[SOURCE MATERIAL — start]

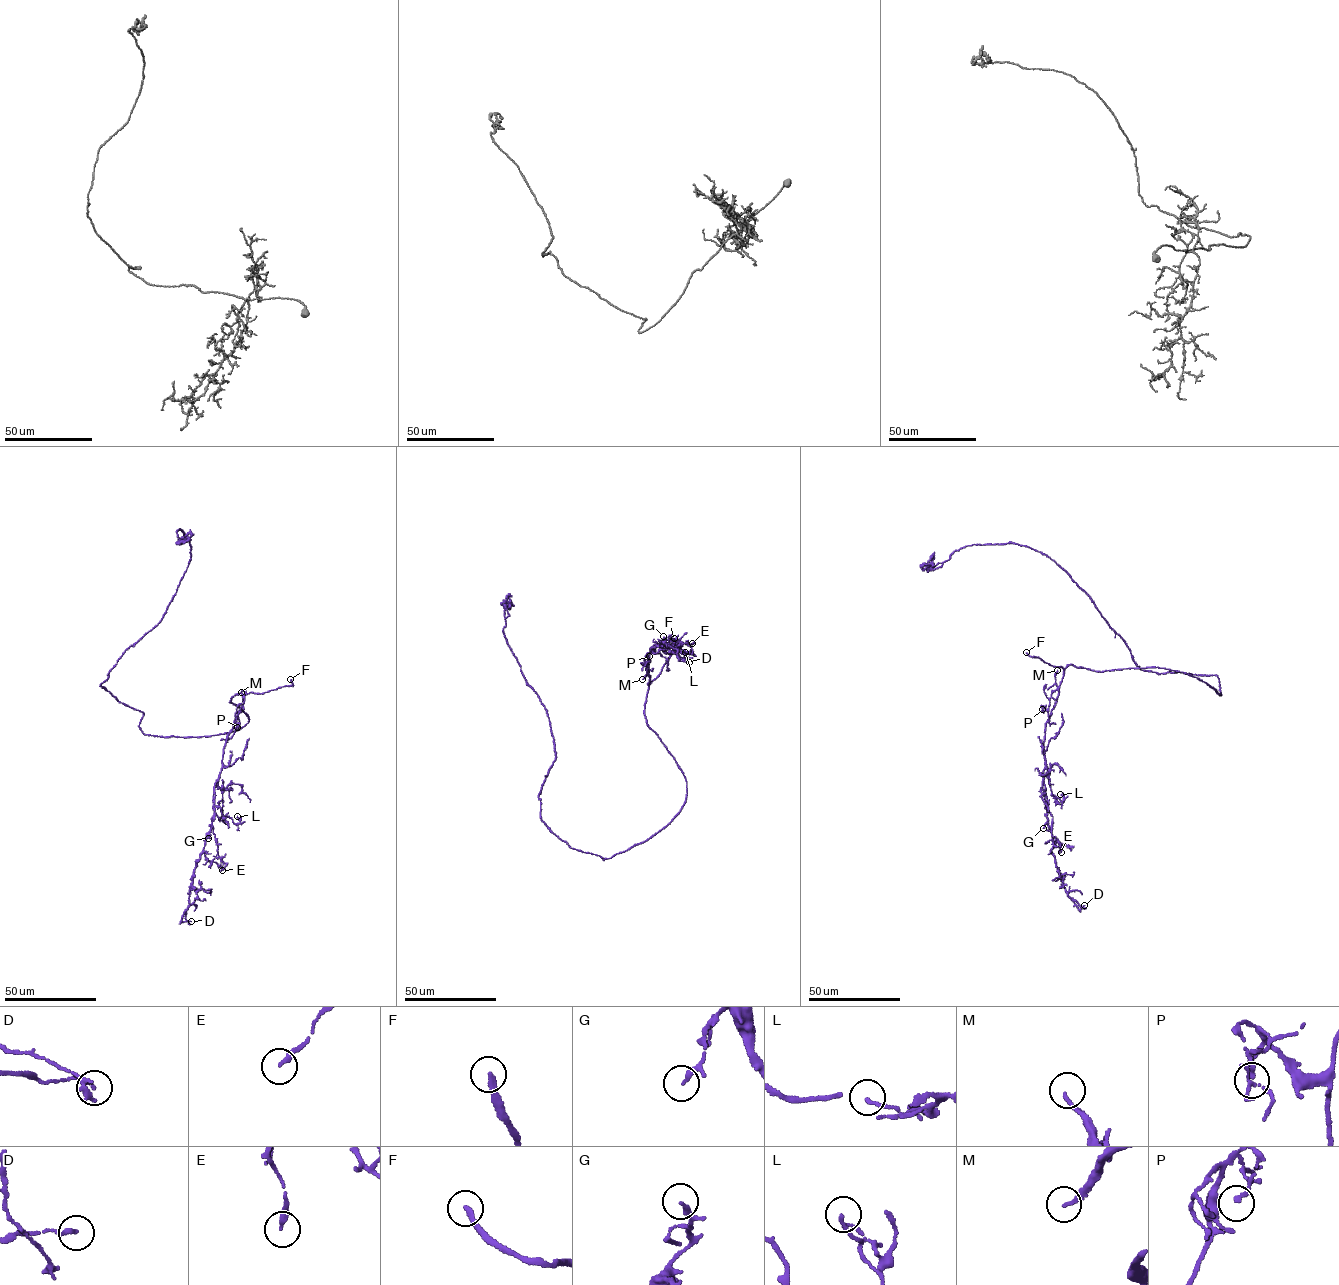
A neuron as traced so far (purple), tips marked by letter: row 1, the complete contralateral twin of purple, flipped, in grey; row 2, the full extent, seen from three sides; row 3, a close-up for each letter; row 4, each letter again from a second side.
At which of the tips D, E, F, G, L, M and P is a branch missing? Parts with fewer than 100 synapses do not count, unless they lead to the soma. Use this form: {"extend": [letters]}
{"extend": ["F"]}

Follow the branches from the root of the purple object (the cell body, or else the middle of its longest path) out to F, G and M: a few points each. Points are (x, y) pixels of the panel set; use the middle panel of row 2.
F: (643, 842), (678, 813), (686, 794), (682, 771), (648, 727), (644, 713), (649, 684), (680, 643), (674, 638)
G: (643, 842), (678, 813), (686, 794), (682, 771), (644, 715), (650, 677), (644, 658), (663, 636)
M: (643, 842), (678, 813), (687, 783), (647, 723), (650, 677), (644, 662), (649, 661), (642, 679)

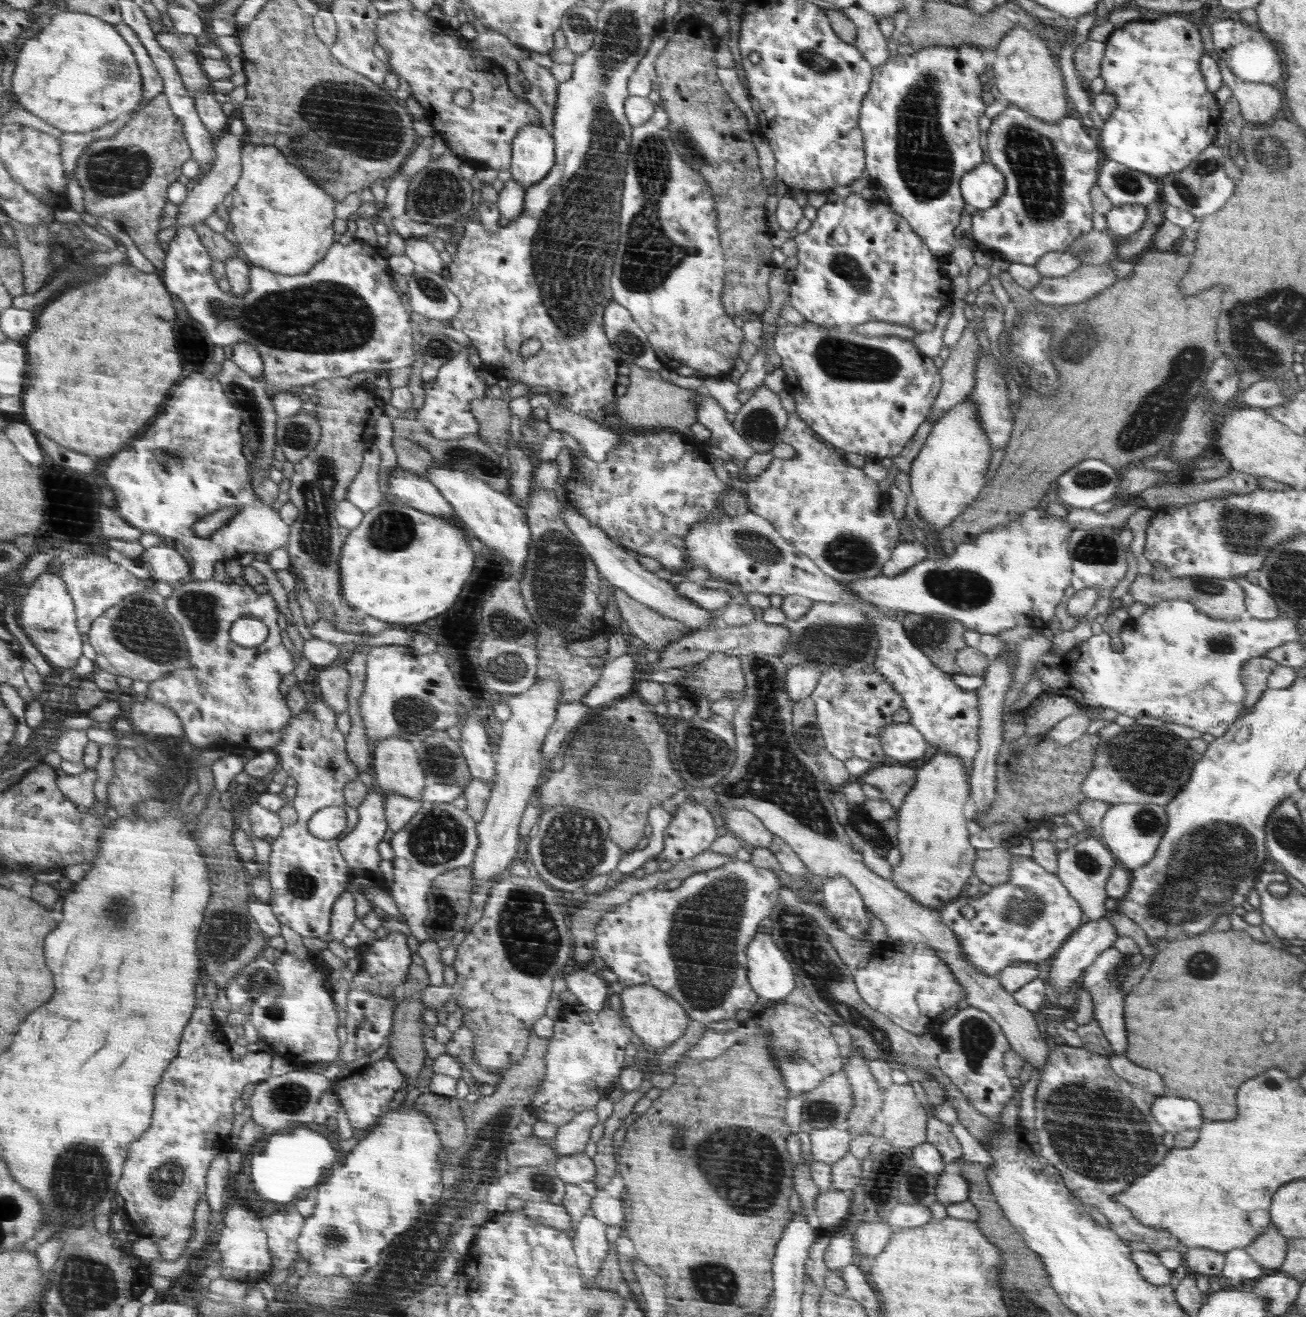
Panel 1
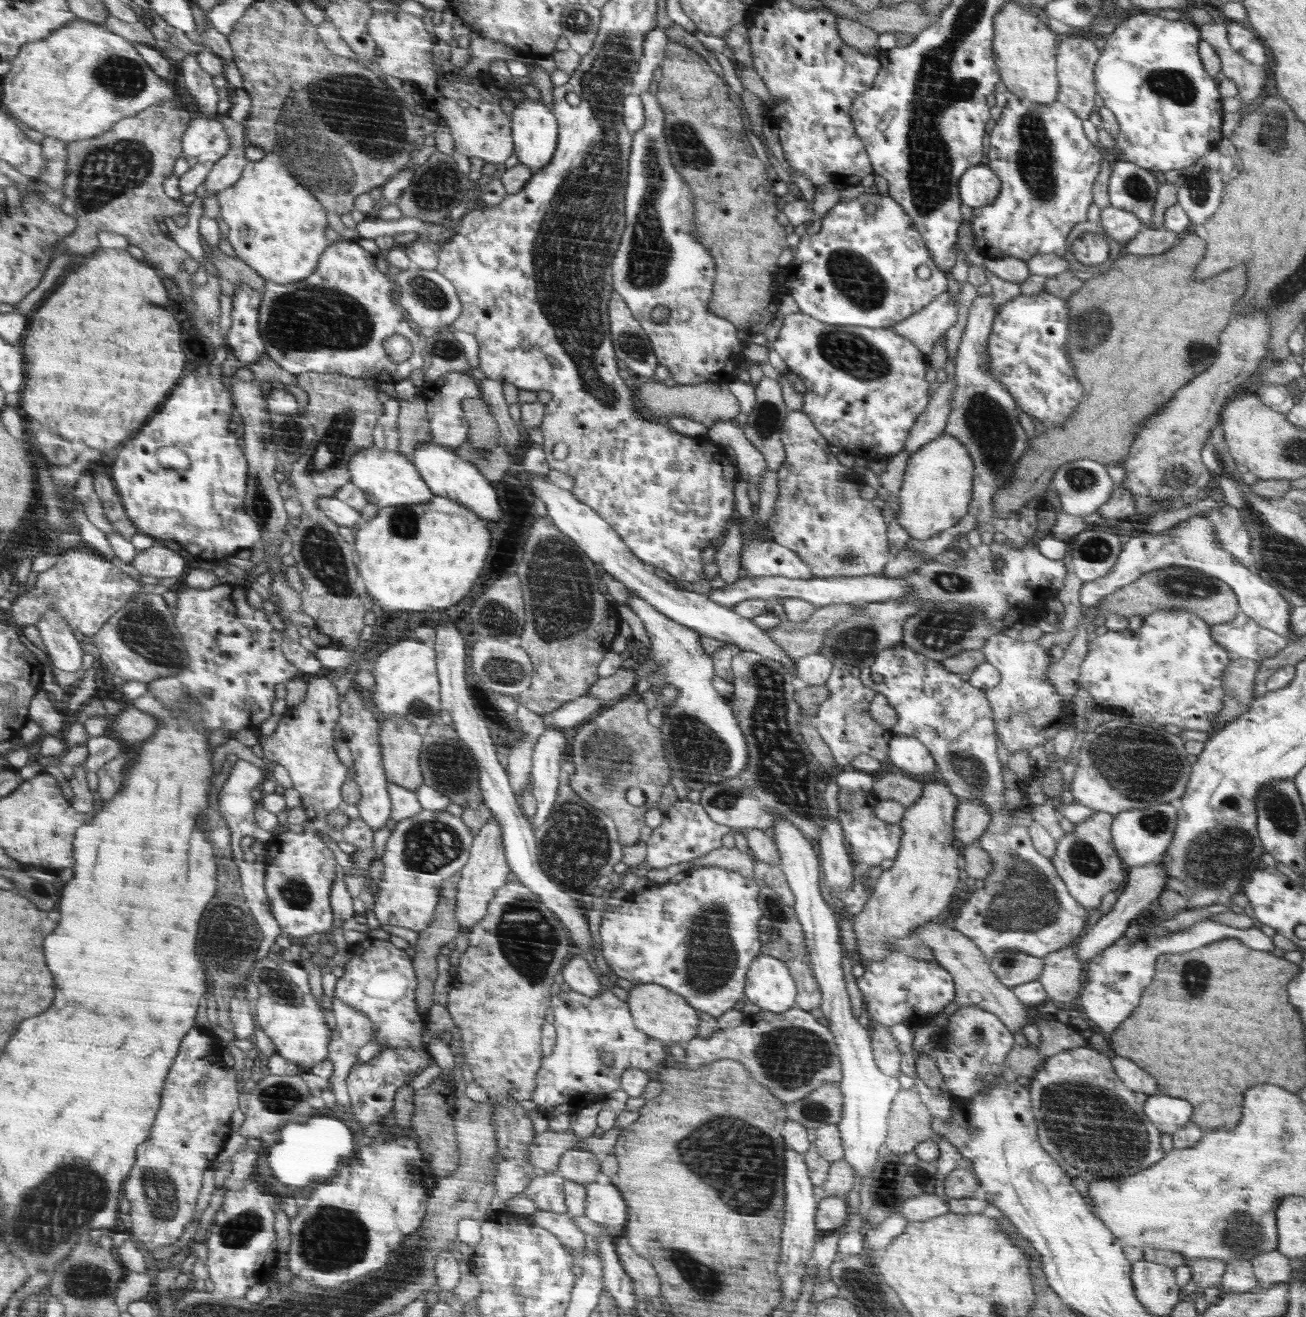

[SOURCE MATERIAL — finish]

**THE PROBLEM:** Could you output the listing word for word, omitting every picture?

**WRITTEN ANSWER:**
A neuron as traced so far (purple), tips marked by letter: row 1, the complete contralateral twin of purple, flipped, in grey; row 2, the full extent, seen from three sides; row 3, a close-up for each letter; row 4, each letter again from a second side.
At which of the tips D, E, F, G, L, M and P is a branch missing? Parts with fewer than 100 synapses do not count, unless they lead to the soma. Use this form: {"extend": [letters]}
{"extend": ["F"]}

Follow the branches from the root of the purple object (the cell body, or else the middle of its longest path) out to F, G and M: a few points each. Points are (x, y) pixels of the panel set; use the middle panel of row 2.
F: (643, 842), (678, 813), (686, 794), (682, 771), (648, 727), (644, 713), (649, 684), (680, 643), (674, 638)
G: (643, 842), (678, 813), (686, 794), (682, 771), (644, 715), (650, 677), (644, 658), (663, 636)
M: (643, 842), (678, 813), (687, 783), (647, 723), (650, 677), (644, 662), (649, 661), (642, 679)

Panel 1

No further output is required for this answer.